▶ TASK ITEM
The material below contains a line with "#72a9bf; stroke-width: 20" and a line with "#bbb2bf; stroke-width: 2;". Copy exactly those two lines and all lines between them.

▶ DATA FOR ANALYSIS
★ ★ ★
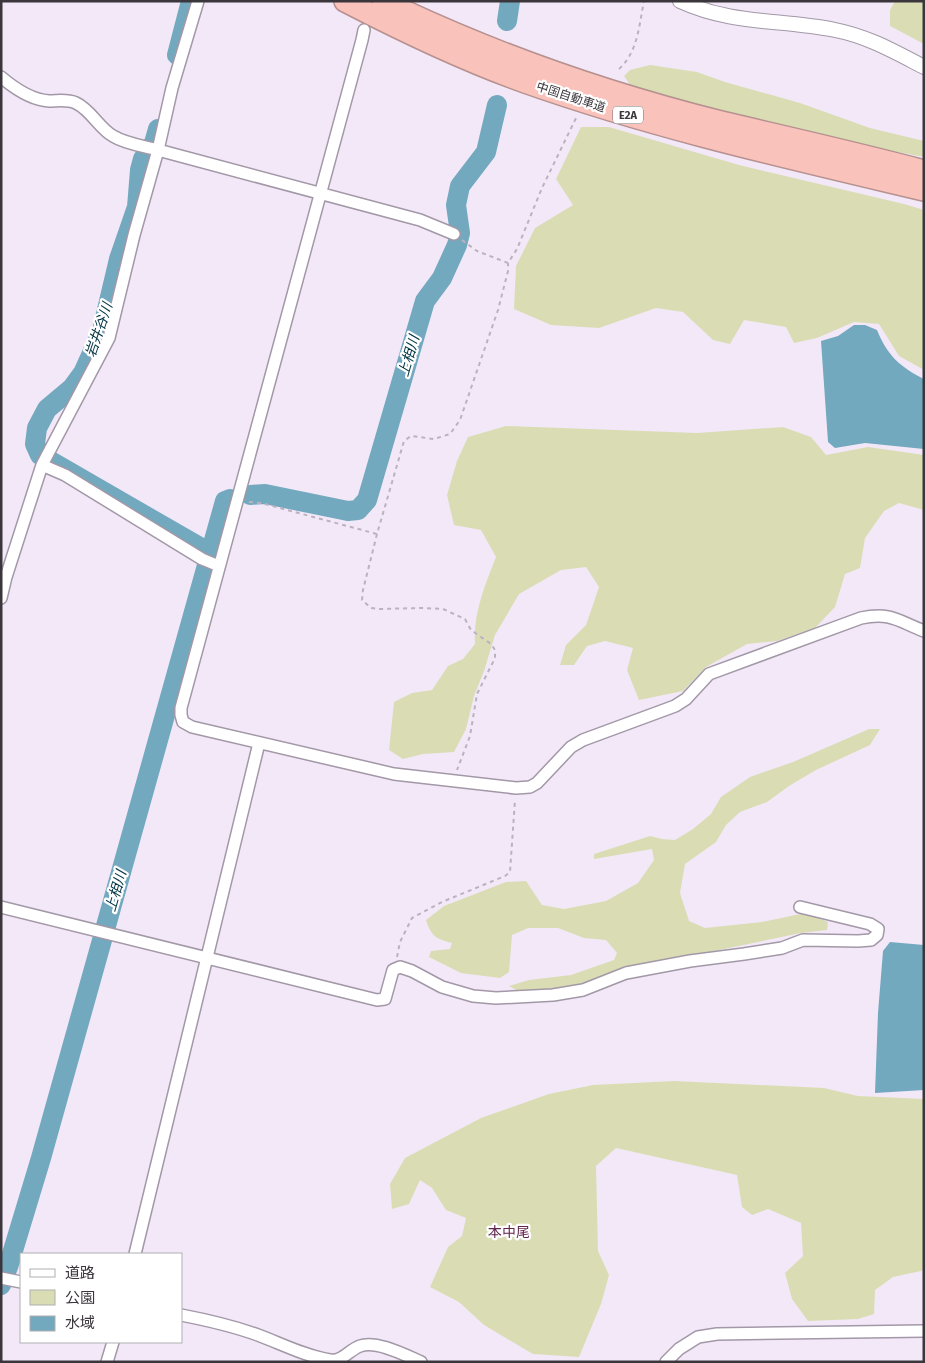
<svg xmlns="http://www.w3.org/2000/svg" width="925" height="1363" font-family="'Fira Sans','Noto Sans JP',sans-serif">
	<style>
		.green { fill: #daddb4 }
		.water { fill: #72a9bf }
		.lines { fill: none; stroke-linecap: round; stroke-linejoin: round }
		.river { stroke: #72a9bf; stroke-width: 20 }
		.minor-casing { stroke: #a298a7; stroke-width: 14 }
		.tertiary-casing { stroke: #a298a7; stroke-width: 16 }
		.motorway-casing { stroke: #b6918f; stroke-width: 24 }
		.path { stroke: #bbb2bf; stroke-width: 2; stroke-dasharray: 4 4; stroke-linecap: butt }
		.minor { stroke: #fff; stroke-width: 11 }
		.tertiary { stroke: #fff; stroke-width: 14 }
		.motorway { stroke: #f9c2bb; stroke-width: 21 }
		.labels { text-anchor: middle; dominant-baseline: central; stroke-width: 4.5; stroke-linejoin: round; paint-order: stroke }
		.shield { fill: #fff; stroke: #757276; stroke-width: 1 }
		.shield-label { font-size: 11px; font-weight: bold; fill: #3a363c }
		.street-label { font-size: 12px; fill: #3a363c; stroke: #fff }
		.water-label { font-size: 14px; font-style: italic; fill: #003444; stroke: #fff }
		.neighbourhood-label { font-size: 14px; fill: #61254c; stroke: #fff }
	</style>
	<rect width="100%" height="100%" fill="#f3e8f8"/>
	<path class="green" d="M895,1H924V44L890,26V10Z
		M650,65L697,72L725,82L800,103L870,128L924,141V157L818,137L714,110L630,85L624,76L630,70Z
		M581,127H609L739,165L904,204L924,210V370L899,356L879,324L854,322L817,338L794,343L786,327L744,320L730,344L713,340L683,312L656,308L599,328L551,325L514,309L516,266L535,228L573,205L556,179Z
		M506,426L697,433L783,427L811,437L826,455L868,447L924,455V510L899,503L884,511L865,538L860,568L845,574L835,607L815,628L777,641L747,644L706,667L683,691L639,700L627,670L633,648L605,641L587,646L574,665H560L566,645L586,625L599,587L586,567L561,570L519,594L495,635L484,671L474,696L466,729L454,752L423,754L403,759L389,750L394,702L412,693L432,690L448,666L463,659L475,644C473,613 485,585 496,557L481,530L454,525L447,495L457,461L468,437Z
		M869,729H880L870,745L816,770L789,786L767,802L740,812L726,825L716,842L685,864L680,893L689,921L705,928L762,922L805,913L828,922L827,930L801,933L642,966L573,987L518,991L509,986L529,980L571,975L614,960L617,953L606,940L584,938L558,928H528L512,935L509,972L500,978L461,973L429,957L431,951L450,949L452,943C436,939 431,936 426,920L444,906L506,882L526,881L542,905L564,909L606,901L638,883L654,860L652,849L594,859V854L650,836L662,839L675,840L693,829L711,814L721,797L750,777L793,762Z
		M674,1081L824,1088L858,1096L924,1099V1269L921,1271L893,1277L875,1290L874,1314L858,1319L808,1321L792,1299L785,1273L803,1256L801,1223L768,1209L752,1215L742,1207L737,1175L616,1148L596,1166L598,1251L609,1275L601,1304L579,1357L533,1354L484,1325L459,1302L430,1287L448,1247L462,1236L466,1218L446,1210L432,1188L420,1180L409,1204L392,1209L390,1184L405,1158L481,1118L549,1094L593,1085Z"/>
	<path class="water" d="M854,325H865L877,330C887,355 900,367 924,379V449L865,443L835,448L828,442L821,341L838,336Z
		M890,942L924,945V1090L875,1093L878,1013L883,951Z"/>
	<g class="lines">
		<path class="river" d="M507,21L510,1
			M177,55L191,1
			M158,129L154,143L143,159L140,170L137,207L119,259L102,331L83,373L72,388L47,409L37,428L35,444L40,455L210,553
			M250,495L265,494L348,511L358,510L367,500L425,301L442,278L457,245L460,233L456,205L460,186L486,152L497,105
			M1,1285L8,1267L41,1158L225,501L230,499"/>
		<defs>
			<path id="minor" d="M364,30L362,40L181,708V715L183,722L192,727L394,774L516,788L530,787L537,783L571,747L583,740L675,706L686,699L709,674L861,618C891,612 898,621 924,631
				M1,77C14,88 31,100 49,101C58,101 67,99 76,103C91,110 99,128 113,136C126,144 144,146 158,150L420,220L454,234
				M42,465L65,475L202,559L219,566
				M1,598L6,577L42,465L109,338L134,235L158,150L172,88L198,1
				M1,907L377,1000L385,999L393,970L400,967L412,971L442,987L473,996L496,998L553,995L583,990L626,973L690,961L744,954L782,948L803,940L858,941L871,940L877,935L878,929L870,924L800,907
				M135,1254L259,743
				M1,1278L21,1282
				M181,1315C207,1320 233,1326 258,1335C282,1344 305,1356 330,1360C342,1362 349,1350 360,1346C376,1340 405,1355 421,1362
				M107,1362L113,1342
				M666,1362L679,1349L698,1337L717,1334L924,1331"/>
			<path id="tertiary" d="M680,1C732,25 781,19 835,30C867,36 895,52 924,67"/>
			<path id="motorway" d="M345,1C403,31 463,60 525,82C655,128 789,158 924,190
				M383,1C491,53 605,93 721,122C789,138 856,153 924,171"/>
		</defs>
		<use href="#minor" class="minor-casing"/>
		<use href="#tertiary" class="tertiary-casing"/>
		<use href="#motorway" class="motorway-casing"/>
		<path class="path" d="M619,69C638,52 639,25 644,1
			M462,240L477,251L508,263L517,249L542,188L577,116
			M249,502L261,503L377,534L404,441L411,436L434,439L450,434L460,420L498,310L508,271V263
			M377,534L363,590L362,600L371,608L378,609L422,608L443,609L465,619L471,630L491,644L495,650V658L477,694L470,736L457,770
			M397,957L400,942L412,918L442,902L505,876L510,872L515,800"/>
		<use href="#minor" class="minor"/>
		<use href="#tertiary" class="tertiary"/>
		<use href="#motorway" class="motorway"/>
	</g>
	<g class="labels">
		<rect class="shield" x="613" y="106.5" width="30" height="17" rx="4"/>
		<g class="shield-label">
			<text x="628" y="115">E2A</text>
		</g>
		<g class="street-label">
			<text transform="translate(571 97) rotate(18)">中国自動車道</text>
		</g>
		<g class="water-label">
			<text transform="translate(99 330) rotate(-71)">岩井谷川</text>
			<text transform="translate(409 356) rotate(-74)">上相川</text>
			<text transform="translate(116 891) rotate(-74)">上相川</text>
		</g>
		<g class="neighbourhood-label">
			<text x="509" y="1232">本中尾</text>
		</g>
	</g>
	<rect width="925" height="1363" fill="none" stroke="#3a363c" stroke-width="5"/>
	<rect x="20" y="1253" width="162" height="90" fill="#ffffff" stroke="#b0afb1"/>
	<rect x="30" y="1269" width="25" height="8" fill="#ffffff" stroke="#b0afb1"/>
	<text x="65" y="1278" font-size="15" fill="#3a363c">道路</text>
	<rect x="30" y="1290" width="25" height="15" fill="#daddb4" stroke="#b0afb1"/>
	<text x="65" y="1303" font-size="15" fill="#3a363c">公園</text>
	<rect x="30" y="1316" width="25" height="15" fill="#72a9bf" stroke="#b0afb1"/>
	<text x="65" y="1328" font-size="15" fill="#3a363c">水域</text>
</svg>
★ ★ ★
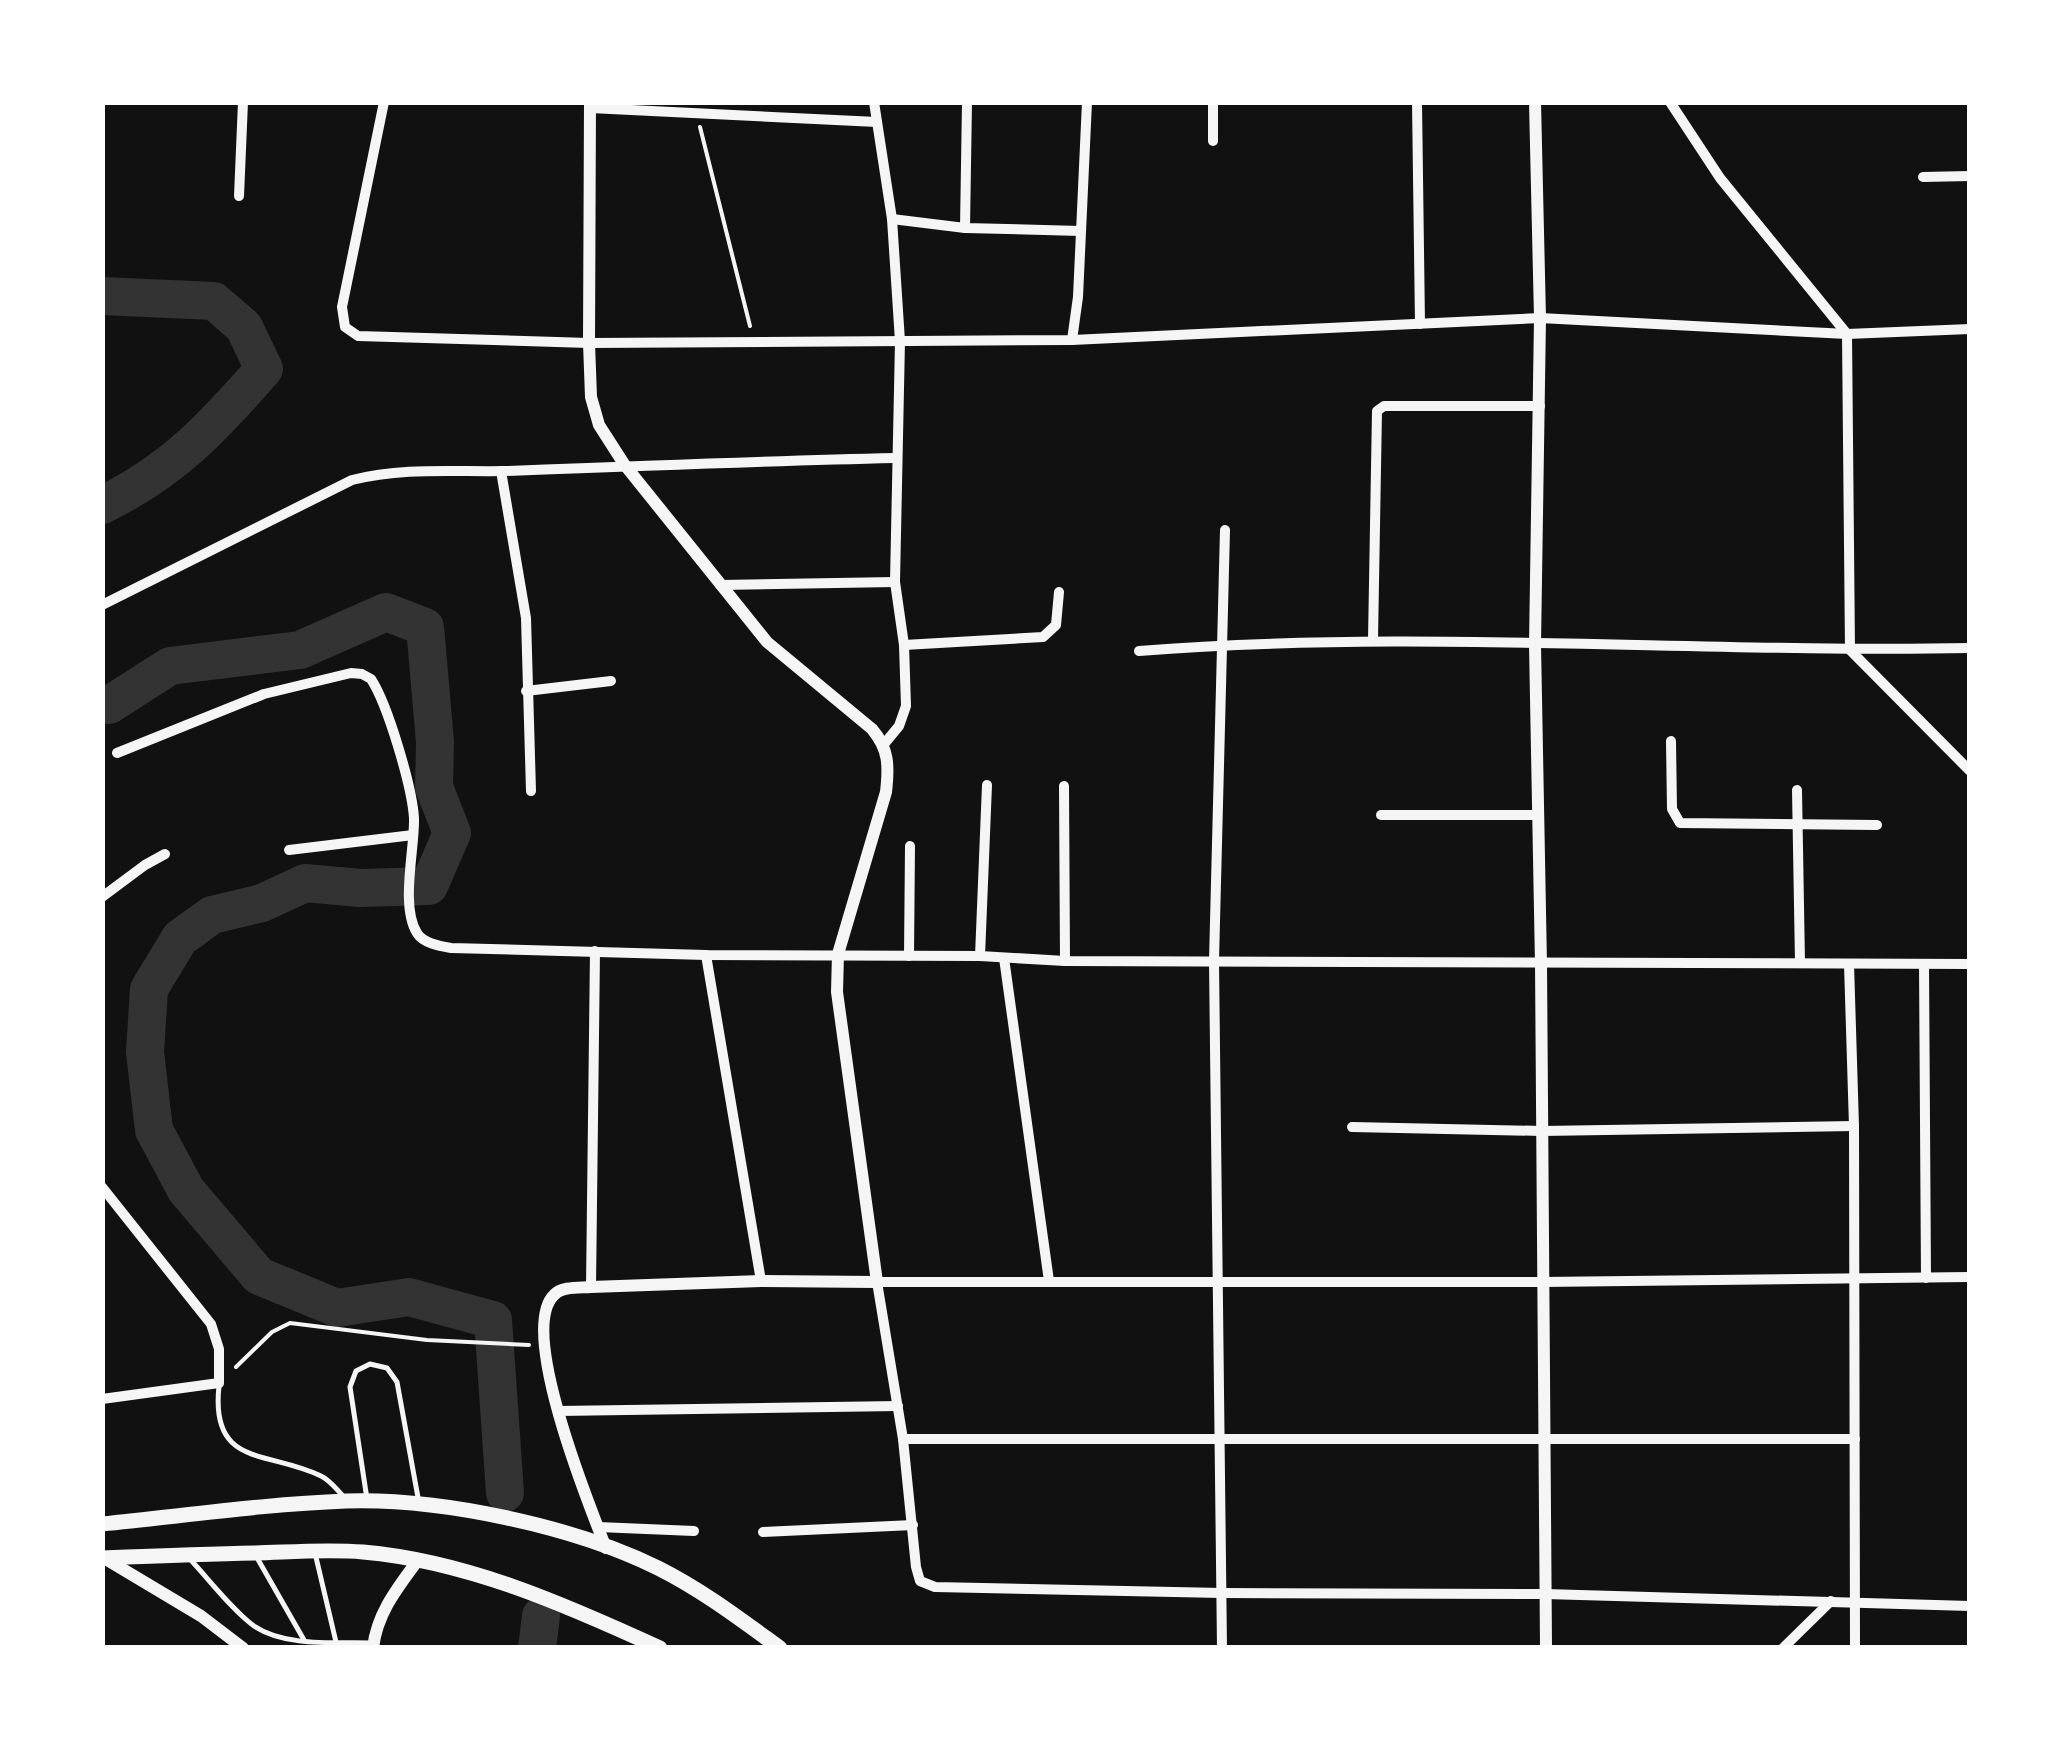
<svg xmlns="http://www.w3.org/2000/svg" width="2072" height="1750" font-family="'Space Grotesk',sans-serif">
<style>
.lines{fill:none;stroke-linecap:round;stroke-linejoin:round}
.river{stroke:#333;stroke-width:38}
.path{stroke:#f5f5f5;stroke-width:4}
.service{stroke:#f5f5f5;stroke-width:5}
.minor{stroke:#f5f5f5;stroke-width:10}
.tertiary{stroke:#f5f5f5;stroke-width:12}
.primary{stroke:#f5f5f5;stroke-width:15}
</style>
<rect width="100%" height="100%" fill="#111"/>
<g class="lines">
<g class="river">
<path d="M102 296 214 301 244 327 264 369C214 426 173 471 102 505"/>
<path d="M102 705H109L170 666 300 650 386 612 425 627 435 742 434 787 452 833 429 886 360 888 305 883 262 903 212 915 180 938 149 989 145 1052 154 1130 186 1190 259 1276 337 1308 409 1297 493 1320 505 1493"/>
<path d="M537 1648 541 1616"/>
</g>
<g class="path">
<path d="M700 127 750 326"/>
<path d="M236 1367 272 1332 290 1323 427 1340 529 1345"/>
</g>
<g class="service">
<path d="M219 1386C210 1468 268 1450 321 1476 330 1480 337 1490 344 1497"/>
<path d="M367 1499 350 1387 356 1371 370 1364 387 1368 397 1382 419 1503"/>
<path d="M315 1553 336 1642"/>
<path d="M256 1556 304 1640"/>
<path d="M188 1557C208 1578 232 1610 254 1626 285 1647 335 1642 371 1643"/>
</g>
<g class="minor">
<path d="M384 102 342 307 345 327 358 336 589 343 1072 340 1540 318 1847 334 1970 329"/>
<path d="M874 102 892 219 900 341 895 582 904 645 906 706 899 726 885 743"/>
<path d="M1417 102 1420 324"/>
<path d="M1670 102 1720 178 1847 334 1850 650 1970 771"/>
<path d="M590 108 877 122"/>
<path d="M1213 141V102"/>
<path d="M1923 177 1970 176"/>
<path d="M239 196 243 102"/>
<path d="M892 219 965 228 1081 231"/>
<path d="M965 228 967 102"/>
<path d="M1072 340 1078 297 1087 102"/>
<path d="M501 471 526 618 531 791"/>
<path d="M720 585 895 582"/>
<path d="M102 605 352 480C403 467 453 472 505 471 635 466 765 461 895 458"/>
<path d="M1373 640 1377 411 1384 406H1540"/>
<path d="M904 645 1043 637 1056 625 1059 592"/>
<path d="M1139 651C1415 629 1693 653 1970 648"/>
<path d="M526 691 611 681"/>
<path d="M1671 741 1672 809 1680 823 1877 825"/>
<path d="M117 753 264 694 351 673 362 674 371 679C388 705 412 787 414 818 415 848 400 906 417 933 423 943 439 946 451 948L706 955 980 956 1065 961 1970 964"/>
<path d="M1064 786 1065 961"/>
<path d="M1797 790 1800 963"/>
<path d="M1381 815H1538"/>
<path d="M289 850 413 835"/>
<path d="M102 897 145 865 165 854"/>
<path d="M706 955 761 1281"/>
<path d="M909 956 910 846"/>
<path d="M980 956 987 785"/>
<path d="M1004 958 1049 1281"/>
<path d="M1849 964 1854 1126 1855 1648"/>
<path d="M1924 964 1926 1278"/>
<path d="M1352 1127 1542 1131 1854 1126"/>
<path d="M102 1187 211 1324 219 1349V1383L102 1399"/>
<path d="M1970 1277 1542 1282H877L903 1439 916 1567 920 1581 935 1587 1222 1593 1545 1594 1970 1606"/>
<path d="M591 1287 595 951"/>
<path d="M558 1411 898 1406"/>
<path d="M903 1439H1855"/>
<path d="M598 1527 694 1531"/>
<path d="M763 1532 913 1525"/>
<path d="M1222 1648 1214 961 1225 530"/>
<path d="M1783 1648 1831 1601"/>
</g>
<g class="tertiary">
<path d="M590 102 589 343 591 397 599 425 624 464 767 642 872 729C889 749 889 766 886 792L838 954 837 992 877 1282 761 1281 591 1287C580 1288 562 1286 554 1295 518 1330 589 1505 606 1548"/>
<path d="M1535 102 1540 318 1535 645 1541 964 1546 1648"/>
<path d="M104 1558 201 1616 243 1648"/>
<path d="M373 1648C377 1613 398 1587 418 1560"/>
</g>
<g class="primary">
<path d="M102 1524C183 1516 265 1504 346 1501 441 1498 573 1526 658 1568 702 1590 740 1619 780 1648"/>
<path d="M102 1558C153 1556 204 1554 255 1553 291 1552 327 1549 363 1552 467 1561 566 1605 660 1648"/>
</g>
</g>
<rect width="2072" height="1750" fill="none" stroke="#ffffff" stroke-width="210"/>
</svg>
★ ★ ★
▶ ANSWER SPACE
		.river { stroke: #72a9bf; stroke-width: 20 }
		.minor-casing { stroke: #a298a7; stroke-width: 14 }
		.tertiary-casing { stroke: #a298a7; stroke-width: 16 }
		.motorway-casing { stroke: #b6918f; stroke-width: 24 }
		.path { stroke: #bbb2bf; stroke-width: 2; stroke-dasharray: 4 4; stroke-linecap: butt }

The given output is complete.